Extracted material -
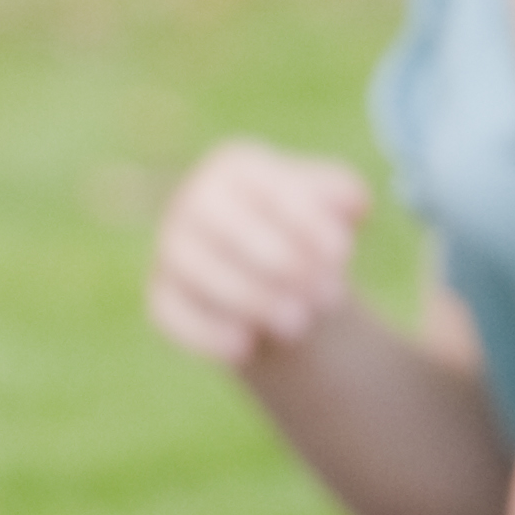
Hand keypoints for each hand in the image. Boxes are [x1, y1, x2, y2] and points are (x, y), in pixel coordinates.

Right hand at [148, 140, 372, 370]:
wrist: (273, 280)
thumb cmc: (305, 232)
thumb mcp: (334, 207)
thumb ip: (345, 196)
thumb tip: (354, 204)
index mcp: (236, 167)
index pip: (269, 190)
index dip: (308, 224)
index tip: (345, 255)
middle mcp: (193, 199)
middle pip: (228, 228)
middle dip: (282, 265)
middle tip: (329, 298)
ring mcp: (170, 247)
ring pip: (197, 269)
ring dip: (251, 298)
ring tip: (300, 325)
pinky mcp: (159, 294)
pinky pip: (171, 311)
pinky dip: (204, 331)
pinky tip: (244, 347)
...
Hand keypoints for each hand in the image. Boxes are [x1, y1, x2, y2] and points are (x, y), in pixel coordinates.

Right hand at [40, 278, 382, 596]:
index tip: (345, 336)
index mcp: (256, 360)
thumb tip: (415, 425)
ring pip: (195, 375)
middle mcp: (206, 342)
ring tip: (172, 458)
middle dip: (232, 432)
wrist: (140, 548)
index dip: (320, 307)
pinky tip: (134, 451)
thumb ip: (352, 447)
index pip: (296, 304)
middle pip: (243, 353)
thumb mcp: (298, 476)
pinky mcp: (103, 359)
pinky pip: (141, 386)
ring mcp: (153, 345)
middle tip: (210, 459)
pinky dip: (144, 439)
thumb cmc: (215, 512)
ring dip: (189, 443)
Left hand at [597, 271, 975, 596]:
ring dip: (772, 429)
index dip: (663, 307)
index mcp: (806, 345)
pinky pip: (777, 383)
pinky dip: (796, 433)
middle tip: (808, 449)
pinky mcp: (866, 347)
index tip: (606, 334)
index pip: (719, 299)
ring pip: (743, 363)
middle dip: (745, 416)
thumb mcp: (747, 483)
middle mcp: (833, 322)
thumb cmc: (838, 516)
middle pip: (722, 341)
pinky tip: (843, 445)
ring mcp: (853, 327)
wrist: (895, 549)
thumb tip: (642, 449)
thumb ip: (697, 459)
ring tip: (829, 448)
...
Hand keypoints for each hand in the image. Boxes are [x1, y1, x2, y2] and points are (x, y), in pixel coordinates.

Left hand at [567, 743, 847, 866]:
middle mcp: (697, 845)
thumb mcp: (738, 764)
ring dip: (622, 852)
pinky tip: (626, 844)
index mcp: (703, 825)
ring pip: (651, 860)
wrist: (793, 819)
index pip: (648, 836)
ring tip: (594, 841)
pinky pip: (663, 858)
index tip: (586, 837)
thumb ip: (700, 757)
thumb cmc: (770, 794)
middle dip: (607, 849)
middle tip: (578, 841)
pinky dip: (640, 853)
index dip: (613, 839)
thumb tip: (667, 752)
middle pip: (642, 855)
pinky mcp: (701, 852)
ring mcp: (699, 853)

What to do - Look over the listing and return each line that holds "hand".

Task solution -
Hand keypoints for each hand in the image. Boxes are [x1, y1, x2, y2] and points are (x, y), in pixel coordinates.
Right hand at [148, 140, 372, 370]:
Hand keypoints for each hand in the image. Boxes are [x1, y1, x2, y2] and points are (x, y), in pixel coordinates.
Right hand at [40, 278, 382, 596]:
Left hand at [597, 271, 975, 596]:
Hand keypoints for each hand in the image. Boxes are [x1, y1, x2, y2] and points are (x, y), in pixel coordinates.
Left hand at [567, 743, 847, 866]:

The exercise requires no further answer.